Exercise brief => Find the line with "ring tip: (170, 235)" in the entries below, then reproduce it and every line after it down to and including the line with "index dip: (182, 255)", exactly.

Data section =>
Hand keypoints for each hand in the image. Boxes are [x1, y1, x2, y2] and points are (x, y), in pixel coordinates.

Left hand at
...
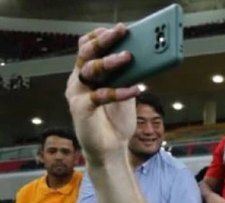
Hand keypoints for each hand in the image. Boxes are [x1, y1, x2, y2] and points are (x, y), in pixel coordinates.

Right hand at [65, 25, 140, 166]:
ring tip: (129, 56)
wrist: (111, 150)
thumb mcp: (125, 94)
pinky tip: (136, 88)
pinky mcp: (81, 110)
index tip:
==
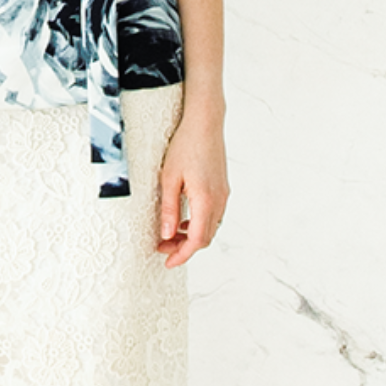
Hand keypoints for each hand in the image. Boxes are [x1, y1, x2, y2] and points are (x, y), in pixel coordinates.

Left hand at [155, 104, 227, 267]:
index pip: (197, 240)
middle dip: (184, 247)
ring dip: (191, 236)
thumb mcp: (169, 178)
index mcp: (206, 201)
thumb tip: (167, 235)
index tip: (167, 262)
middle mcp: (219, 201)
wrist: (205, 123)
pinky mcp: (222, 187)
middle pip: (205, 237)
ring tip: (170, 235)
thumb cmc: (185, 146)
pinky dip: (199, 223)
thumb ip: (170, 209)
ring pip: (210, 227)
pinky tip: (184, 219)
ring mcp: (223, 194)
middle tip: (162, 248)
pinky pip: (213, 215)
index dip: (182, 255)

Result for this exercise =>
ring tip: (170, 235)
thumb cmc: (185, 146)
pinky dip: (199, 223)
thumb ip: (170, 209)
ring pip: (210, 227)
pinky tip: (184, 219)
ring mcp: (223, 194)
middle tip: (162, 248)
pinky pip: (213, 215)
index dip: (182, 255)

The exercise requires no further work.